In case you're ever unsure of just how uneasy this affair is, Martin is sure to remind you often and repeatedly of just how sticky a situation it is. We're told over and over and over and over and over again about how desperately the Federation needs terraforming technology after the Borg's devastating attack the year prior. Nearly every Titan POV character pops ups to tell the reader that the Federation could really benefit from the promise of such technology, but that it could also be used as an incredibly powerful weapon. But the Federation could truly benefit from it, even if it poses a massive existential threat. Still, the Federation could make use of it. But it is dangerous. However, it could really help the Federation recover and rebuild. Although, it could be used against them and any other world should it proliferate. But it also represents a miracle for the Federation and the worlds that suffered under the Borg assault. But, hey, you remember Project Genesis from Star Trek III? Yeah, it could be bad! But it could also be good! Has it been mentioned yet that it could be bad, but also maybe do a whole lot of good? Fifteen percent into this damn book I was already getting sick of the constant reminders about this alien technology!

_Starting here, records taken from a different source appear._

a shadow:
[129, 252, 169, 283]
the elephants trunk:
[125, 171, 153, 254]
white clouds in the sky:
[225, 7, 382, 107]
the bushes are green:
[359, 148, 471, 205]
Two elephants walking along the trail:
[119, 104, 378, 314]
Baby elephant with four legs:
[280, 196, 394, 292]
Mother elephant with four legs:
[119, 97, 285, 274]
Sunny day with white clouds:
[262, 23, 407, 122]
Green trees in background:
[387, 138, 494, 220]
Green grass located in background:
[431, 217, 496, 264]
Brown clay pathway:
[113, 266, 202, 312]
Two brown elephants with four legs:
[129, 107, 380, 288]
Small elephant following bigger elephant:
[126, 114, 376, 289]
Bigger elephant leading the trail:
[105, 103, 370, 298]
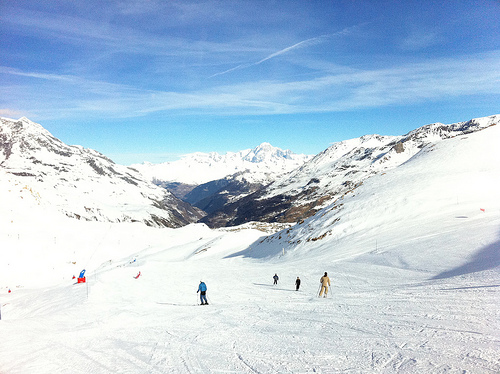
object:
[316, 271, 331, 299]
person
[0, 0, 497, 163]
sky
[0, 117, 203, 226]
hill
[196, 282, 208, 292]
jacket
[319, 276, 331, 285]
jacket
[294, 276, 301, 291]
person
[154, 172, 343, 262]
shade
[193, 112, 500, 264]
mountain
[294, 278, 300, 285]
clothes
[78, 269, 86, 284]
marker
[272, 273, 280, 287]
person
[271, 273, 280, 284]
man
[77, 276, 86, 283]
bench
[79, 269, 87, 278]
flag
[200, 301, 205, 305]
shoe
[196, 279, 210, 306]
skier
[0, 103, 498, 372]
snow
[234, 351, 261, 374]
track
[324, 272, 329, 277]
mask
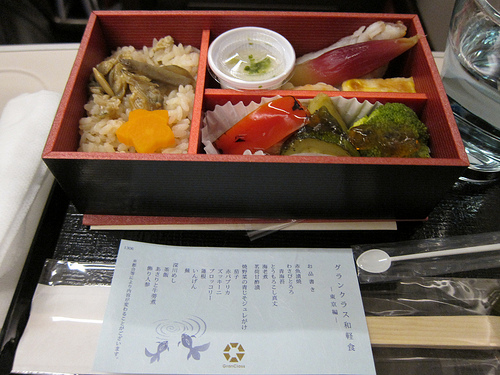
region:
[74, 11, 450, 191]
SQUARE ASIAN STYLE DIVIDER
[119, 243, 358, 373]
WHITE PIECE OF PAPER ON TABLE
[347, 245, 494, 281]
LONG WHITE PLASTIC UTENSIL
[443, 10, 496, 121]
TRANSPARENT GLASS OFF TO THE SIDE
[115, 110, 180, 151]
ORANGE CARROT SHAPED LIKE STAR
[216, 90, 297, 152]
RED TOMATO CUT INTO RECTANGLE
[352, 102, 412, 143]
GREEN VEGITABLE IN RED CONTAINER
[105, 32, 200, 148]
STEAMED WHITE RICE IN CONTAINER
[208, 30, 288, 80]
WHITE PLASTIC CONTAINER WITHIN LARGER TRAY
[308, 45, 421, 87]
UNKNOWN MYSTERY ITEM ON TRAY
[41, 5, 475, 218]
Red and black bento box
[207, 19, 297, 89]
Small round white bowl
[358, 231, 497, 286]
White spoon in a plastic wrapper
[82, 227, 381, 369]
White paper with black writing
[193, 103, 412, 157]
Vegetables on top of white paper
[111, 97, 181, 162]
Orange fruit in a shape of a star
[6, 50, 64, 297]
White towel on the counter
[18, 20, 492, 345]
Food on top of a black tray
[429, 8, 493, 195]
Clear glass with water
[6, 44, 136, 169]
The counter is white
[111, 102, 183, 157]
a yellow star on the rice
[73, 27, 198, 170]
a serving of white rice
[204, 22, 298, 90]
a white plastic container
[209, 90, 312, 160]
a red bell pepper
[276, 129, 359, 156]
a piece of zucchini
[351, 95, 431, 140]
a piece of green broccoli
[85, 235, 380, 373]
a piece of white paper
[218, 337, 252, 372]
a brown logo on the paper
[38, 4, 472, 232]
a red food divider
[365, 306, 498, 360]
a brown piece of wood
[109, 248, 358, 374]
food receipt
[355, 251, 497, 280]
sushi spoon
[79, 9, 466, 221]
bento box black outside with three compartments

It doesn't help, either, that every time Martin shifts the story over to the Gorn, the pacing grinds to a freaking halt thanks too many similar and oftentimes impenetrable names, plus even more ad nauseam repetition that the Gorn need to find a new hatchery world tailored specifically for their warrior caste. The rival Gorn ships involve the Ssevarrh and the S'alath, and are crewed by characters like Gog’resssh, Zegrroz’rh, Z’shezhira, and the like. I had trouble keeping track of who was who and on which ship despite the chapter headers telling us which ship was supposed to be which!

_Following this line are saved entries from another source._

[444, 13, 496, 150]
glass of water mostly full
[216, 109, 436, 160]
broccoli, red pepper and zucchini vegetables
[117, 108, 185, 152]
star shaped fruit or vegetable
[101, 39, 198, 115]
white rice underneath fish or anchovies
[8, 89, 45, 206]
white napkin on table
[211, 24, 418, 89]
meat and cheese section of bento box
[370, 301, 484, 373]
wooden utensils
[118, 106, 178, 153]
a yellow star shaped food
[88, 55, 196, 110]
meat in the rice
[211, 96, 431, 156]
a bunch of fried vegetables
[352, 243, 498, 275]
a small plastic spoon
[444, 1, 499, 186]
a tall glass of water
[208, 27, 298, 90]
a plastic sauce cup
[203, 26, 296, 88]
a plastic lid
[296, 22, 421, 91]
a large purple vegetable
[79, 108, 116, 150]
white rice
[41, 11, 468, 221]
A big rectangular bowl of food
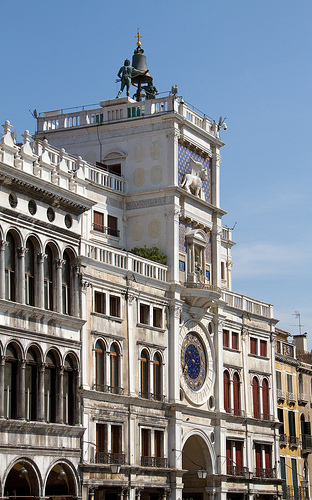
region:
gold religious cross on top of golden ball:
[128, 19, 144, 44]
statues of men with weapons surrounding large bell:
[97, 44, 168, 95]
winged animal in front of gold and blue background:
[167, 116, 216, 206]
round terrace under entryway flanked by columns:
[175, 212, 225, 309]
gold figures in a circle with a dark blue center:
[165, 305, 223, 407]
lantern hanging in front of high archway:
[175, 425, 212, 493]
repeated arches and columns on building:
[0, 333, 85, 438]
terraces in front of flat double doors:
[83, 410, 172, 467]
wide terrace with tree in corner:
[81, 196, 169, 277]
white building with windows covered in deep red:
[216, 302, 278, 491]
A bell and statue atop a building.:
[110, 23, 158, 103]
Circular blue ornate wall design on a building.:
[177, 314, 217, 410]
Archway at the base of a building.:
[181, 434, 219, 499]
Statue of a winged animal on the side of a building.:
[176, 137, 213, 206]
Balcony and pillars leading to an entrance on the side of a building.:
[178, 213, 221, 300]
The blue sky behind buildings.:
[239, 1, 309, 298]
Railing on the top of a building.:
[0, 118, 124, 185]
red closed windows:
[93, 209, 116, 233]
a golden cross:
[133, 25, 140, 46]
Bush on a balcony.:
[124, 246, 168, 265]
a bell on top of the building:
[129, 46, 149, 83]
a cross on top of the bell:
[130, 24, 147, 46]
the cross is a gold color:
[129, 25, 145, 50]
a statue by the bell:
[112, 57, 141, 94]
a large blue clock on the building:
[183, 332, 206, 390]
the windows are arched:
[2, 337, 79, 422]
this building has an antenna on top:
[276, 303, 311, 498]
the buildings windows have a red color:
[223, 329, 272, 482]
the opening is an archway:
[184, 428, 214, 498]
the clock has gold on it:
[184, 361, 204, 387]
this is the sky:
[184, 23, 274, 83]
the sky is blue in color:
[259, 109, 295, 166]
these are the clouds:
[242, 249, 283, 265]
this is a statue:
[119, 59, 134, 90]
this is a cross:
[136, 30, 144, 43]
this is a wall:
[133, 146, 165, 178]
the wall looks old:
[138, 152, 164, 186]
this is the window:
[93, 349, 104, 381]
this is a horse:
[185, 170, 206, 193]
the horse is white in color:
[186, 172, 196, 180]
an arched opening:
[168, 422, 223, 499]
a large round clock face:
[167, 317, 225, 401]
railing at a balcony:
[91, 447, 129, 467]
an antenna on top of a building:
[289, 308, 305, 335]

To the positive - and there are positives to be sure! - the internal and external conflicts are actually promising and intriguing. Riker wanting to do the right thing and ramming face-first into the Prime Directive is a really neat wrinkle. Points, too, for the Gorn rivalry, which sees a bloodthirsty captain on one side squaring off against bloodthirsty pirates who have their own plans for supremacy over the Gorn Hegemony, and the various ways they conflict with the Titan. I really dug the dilemmas these aspects created for Riker and company, and the climax is suitably action-packed and thorny.

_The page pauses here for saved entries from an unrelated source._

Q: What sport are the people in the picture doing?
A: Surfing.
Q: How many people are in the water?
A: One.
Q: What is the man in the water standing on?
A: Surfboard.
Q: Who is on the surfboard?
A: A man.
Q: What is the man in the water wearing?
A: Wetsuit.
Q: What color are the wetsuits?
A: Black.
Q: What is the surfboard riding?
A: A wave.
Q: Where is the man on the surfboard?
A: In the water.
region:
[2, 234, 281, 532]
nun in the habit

Seize the Fire is ultimately a mixed bag - it has enough going for it to keep the pages turning, but would have benefited from a more judicious and ruthless edit. Martin's prose is unnecessarily bloated, and he spends a lot of time repeating himself, frustratingly covering and recovering the same ground while making questionable plotting and character choices. We get a brief look at Tuvok's service history aboard the Excelsior and his encounter with a Genesis weapon way back when, but it ultimately serves little purpose other than to remind us of how much better The Search for Spock was than the book we are currently reading. Martin also delivers an interesting thread involving the terraforming technology that pops up very, very late in the book and goes absolutely nowhere with it, to the point that I wondered why it was included at all. Quite a lot of Seize the Fire could, and should have, been left on the cutting room floor to the benefit of the end product. What we're given, instead, is a faintly serviceable read that offers glimpses of promise buried under a whole lot of unwanted fat.